I will not comment on the play-offs having not had a chance attending any of the games, though I must congratulate the KCB Lions for a comeback and win over arch-rivals Co-op Bank. It seems nothing’s working for CO-op Bank right now given its low-key IPO which was 81% subscribed….but then again this is not about Co-op Bank.
Pres-elect Obama goes for a fast-break.
Earlier this year, I had a chance to interact with a former basketball enthusiast who had sought to promote the game in the 1990s but was frustrated by the KBF officials and loss of corporate support. He emphasized the need for Kenyan basketball teams to detach themselves from companies which sponsor them as ways of so-called corporate social responsibility or merely recreation activities.
At first it had not hit home, but now it makes a lot of sense. Kenyan basketball needs a renaissance similar to what is happening to the Kenyan football scene.
Various communities need to start developing outfits which can be moulded into professional teams with independent management teams and dedicated fan base, say from their locality maybe from a certain part of the Nairobi city or province(s). That way, the team will seek to recruit the best and also set up a communal stage where those who can achieve are recruited into the teams.

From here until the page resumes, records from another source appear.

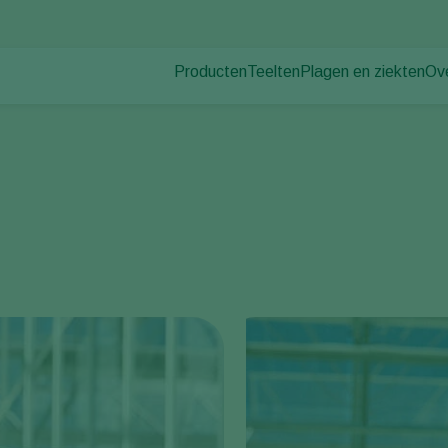
Producten
Teelten
Plagen en ziekten
Ov
Plagen
Plaagbestrijding
Bedekte groenteteelt
Ov
Plantenziekten
Ziektebestrijding
Siergewassen
Nie
Bestuiving
Fruit
Du
Weerbaar telen
Vollegrondsgroenten
Wer
Uitzettechnieken
Akkerbouwgewassen
Co
Monitoring & Scouting
Services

The KBF would then divide the different teams into leagues which can then work under the Nairobi Basketball League onto the National League.
These teams can use their local links to recruit say even from universities and/or colleges which are also in the process of setting up a league to compete within themselves. They can develop links with African professional clubs and various European leagues and American colleges which then send their players to the ultimate National Basketball Association in the US.
These are maybe just dreams which swirled through my mind as I saw KCB beat Co-op on the telly and may have just gone with the wind!